--- Requirements ---
Output the data below as a JSON list of strings, one string per line, with blank lines omitted.

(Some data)
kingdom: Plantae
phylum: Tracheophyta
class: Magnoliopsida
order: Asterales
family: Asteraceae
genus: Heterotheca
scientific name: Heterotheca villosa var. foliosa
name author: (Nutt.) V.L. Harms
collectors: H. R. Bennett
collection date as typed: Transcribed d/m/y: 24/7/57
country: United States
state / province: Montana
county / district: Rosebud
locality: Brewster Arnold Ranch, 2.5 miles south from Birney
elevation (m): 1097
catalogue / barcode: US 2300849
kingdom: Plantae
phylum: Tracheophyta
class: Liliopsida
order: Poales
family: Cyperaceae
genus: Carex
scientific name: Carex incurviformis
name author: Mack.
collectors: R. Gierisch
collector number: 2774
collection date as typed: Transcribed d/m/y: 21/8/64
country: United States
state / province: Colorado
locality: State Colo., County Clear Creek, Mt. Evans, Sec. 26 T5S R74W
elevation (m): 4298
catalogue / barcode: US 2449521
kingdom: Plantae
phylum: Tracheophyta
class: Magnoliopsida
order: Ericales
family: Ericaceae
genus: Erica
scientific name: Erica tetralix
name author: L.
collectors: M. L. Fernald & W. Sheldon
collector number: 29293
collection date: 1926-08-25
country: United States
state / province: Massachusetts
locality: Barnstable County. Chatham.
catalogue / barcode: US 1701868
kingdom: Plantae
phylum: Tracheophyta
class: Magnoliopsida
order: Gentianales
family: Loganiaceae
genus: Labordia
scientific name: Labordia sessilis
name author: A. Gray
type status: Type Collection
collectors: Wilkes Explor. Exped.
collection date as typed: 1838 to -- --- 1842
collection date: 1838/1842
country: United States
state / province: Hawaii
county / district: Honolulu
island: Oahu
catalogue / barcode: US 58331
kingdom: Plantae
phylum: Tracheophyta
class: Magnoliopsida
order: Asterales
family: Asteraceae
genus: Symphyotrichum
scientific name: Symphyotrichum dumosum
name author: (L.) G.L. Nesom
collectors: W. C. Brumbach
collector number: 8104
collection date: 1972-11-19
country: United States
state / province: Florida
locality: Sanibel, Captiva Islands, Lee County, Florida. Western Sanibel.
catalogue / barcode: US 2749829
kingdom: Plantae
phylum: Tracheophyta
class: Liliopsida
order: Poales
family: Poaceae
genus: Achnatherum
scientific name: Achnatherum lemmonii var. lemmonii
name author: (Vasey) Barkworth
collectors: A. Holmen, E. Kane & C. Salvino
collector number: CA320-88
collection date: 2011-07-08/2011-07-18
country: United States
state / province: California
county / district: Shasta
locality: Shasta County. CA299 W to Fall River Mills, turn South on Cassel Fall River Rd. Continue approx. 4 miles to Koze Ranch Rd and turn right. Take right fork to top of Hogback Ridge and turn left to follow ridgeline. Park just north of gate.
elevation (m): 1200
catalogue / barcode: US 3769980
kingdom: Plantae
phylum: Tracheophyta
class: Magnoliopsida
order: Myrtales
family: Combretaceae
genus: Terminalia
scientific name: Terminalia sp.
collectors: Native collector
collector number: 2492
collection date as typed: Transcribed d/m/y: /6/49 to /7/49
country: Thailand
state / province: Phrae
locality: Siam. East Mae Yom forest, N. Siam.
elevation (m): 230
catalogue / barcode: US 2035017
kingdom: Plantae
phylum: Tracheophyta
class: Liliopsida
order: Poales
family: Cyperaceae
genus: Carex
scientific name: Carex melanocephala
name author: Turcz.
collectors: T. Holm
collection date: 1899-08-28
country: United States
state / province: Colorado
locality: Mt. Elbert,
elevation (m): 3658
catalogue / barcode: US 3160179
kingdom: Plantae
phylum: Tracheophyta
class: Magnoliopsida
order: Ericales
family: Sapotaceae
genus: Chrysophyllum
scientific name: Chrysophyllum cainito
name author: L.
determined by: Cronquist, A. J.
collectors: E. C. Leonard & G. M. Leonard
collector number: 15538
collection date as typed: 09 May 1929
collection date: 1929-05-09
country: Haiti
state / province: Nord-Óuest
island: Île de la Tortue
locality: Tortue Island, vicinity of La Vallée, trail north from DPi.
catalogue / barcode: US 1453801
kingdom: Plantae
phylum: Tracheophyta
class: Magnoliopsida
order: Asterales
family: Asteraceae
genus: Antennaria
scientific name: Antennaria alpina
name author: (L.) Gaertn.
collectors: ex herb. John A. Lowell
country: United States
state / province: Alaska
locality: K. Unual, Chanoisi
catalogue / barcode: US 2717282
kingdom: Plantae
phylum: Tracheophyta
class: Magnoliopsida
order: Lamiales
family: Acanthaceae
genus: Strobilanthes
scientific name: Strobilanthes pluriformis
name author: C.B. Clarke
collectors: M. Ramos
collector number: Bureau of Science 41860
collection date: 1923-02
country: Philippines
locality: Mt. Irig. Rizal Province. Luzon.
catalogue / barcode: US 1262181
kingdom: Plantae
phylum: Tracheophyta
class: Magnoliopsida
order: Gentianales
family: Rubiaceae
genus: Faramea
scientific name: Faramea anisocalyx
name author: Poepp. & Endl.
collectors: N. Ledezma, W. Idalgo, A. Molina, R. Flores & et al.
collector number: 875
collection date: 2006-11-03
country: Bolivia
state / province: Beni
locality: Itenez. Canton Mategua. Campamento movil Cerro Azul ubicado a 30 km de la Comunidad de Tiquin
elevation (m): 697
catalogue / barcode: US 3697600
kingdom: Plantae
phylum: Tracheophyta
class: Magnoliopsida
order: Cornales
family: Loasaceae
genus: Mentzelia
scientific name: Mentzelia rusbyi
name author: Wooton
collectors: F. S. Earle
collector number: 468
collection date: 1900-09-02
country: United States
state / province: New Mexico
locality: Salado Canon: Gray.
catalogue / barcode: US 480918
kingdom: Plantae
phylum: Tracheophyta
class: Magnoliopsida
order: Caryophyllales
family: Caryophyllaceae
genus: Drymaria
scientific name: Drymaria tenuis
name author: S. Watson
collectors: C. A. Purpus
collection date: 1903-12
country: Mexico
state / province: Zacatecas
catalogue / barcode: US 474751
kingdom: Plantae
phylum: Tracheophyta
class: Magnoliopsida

--- Right answer ---
[
  "kingdom: Plantae",
  "phylum: Tracheophyta",
  "class: Magnoliopsida",
  "order: Asterales",
  "family: Asteraceae",
  "genus: Heterotheca",
  "scientific name: Heterotheca villosa var. foliosa",
  "name author: (Nutt.) V.L. Harms",
  "collectors: H. R. Bennett",
  "collection date as typed: Transcribed d/m/y: 24/7/57",
  "country: United States",
  "state / province: Montana",
  "county / district: Rosebud",
  "locality: Brewster Arnold Ranch, 2.5 miles south from Birney",
  "elevation (m): 1097",
  "catalogue / barcode: US 2300849",
  "kingdom: Plantae",
  "phylum: Tracheophyta",
  "class: Liliopsida",
  "order: Poales",
  "family: Cyperaceae",
  "genus: Carex",
  "scientific name: Carex incurviformis",
  "name author: Mack.",
  "collectors: R. Gierisch",
  "collector number: 2774",
  "collection date as typed: Transcribed d/m/y: 21/8/64",
  "country: United States",
  "state / province: Colorado",
  "locality: State Colo., County Clear Creek, Mt. Evans, Sec. 26 T5S R74W",
  "elevation (m): 4298",
  "catalogue / barcode: US 2449521",
  "kingdom: Plantae",
  "phylum: Tracheophyta",
  "class: Magnoliopsida",
  "order: Ericales",
  "family: Ericaceae",
  "genus: Erica",
  "scientific name: Erica tetralix",
  "name author: L.",
  "collectors: M. L. Fernald & W. Sheldon",
  "collector number: 29293",
  "collection date: 1926-08-25",
  "country: United States",
  "state / province: Massachusetts",
  "locality: Barnstable County. Chatham.",
  "catalogue / barcode: US 1701868",
  "kingdom: Plantae",
  "phylum: Tracheophyta",
  "class: Magnoliopsida",
  "order: Gentianales",
  "family: Loganiaceae",
  "genus: Labordia",
  "scientific name: Labordia sessilis",
  "name author: A. Gray",
  "type status: Type Collection",
  "collectors: Wilkes Explor. Exped.",
  "collection date as typed: 1838 to -- --- 1842",
  "collection date: 1838/1842",
  "country: United States",
  "state / province: Hawaii",
  "county / district: Honolulu",
  "island: Oahu",
  "catalogue / barcode: US 58331",
  "kingdom: Plantae",
  "phylum: Tracheophyta",
  "class: Magnoliopsida",
  "order: Asterales",
  "family: Asteraceae",
  "genus: Symphyotrichum",
  "scientific name: Symphyotrichum dumosum",
  "name author: (L.) G.L. Nesom",
  "collectors: W. C. Brumbach",
  "collector number: 8104",
  "collection date: 1972-11-19",
  "country: United States",
  "state / province: Florida",
  "locality: Sanibel, Captiva Islands, Lee County, Florida. Western Sanibel.",
  "catalogue / barcode: US 2749829",
  "kingdom: Plantae",
  "phylum: Tracheophyta",
  "class: Liliopsida",
  "order: Poales",
  "family: Poaceae",
  "genus: Achnatherum",
  "scientific name: Achnatherum lemmonii var. lemmonii",
  "name author: (Vasey) Barkworth",
  "collectors: A. Holmen, E. Kane & C. Salvino",
  "collector number: CA320-88",
  "collection date: 2011-07-08/2011-07-18",
  "country: United States",
  "state / province: California",
  "county / district: Shasta",
  "locality: Shasta County. CA299 W to Fall River Mills, turn South on Cassel Fall River Rd. Continue approx. 4 miles to Koze Ranch Rd and turn right. Take right fork to top of Hogback Ridge and turn left to follow ridgeline. Park just north of gate.",
  "elevation (m): 1200",
  "catalogue / barcode: US 3769980",
  "kingdom: Plantae",
  "phylum: Tracheophyta",
  "class: Magnoliopsida",
  "order: Myrtales",
  "family: Combretaceae",
  "genus: Terminalia",
  "scientific name: Terminalia sp.",
  "collectors: Native collector",
  "collector number: 2492",
  "collection date as typed: Transcribed d/m/y: /6/49 to /7/49",
  "country: Thailand",
  "state / province: Phrae",
  "locality: Siam. East Mae Yom forest, N. Siam.",
  "elevation (m): 230",
  "catalogue / barcode: US 2035017",
  "kingdom: Plantae",
  "phylum: Tracheophyta",
  "class: Liliopsida",
  "order: Poales",
  "family: Cyperaceae",
  "genus: Carex",
  "scientific name: Carex melanocephala",
  "name author: Turcz.",
  "collectors: T. Holm",
  "collection date: 1899-08-28",
  "country: United States",
  "state / province: Colorado",
  "locality: Mt. Elbert,",
  "elevation (m): 3658",
  "catalogue / barcode: US 3160179",
  "kingdom: Plantae",
  "phylum: Tracheophyta",
  "class: Magnoliopsida",
  "order: Ericales",
  "family: Sapotaceae",
  "genus: Chrysophyllum",
  "scientific name: Chrysophyllum cainito",
  "name author: L.",
  "determined by: Cronquist, A. J.",
  "collectors: E. C. Leonard & G. M. Leonard",
  "collector number: 15538",
  "collection date as typed: 09 May 1929",
  "collection date: 1929-05-09",
  "country: Haiti",
  "state / province: Nord-Óuest",
  "island: Île de la Tortue",
  "locality: Tortue Island, vicinity of La Vallée, trail north from DPi.",
  "catalogue / barcode: US 1453801",
  "kingdom: Plantae",
  "phylum: Tracheophyta",
  "class: Magnoliopsida",
  "order: Asterales",
  "family: Asteraceae",
  "genus: Antennaria",
  "scientific name: Antennaria alpina",
  "name author: (L.) Gaertn.",
  "collectors: ex herb. John A. Lowell",
  "country: United States",
  "state / province: Alaska",
  "locality: K. Unual, Chanoisi",
  "catalogue / barcode: US 2717282",
  "kingdom: Plantae",
  "phylum: Tracheophyta",
  "class: Magnoliopsida",
  "order: Lamiales",
  "family: Acanthaceae",
  "genus: Strobilanthes",
  "scientific name: Strobilanthes pluriformis",
  "name author: C.B. Clarke",
  "collectors: M. Ramos",
  "collector number: Bureau of Science 41860",
  "collection date: 1923-02",
  "country: Philippines",
  "locality: Mt. Irig. Rizal Province. Luzon.",
  "catalogue / barcode: US 1262181",
  "kingdom: Plantae",
  "phylum: Tracheophyta",
  "class: Magnoliopsida",
  "order: Gentianales",
  "family: Rubiaceae",
  "genus: Faramea",
  "scientific name: Faramea anisocalyx",
  "name author: Poepp. & Endl.",
  "collectors: N. Ledezma, W. Idalgo, A. Molina, R. Flores & et al.",
  "collector number: 875",
  "collection date: 2006-11-03",
  "country: Bolivia",
  "state / province: Beni",
  "locality: Itenez. Canton Mategua. Campamento movil Cerro Azul ubicado a 30 km de la Comunidad de Tiquin",
  "elevation (m): 697",
  "catalogue / barcode: US 3697600",
  "kingdom: Plantae",
  "phylum: Tracheophyta",
  "class: Magnoliopsida",
  "order: Cornales",
  "family: Loasaceae",
  "genus: Mentzelia",
  "scientific name: Mentzelia rusbyi",
  "name author: Wooton",
  "collectors: F. S. Earle",
  "collector number: 468",
  "collection date: 1900-09-02",
  "country: United States",
  "state / province: New Mexico",
  "locality: Salado Canon: Gray.",
  "catalogue / barcode: US 480918",
  "kingdom: Plantae",
  "phylum: Tracheophyta",
  "class: Magnoliopsida",
  "order: Caryophyllales",
  "family: Caryophyllaceae",
  "genus: Drymaria",
  "scientific name: Drymaria tenuis",
  "name author: S. Watson",
  "collectors: C. A. Purpus",
  "collection date: 1903-12",
  "country: Mexico",
  "state / province: Zacatecas",
  "catalogue / barcode: US 474751",
  "kingdom: Plantae",
  "phylum: Tracheophyta",
  "class: Magnoliopsida"
]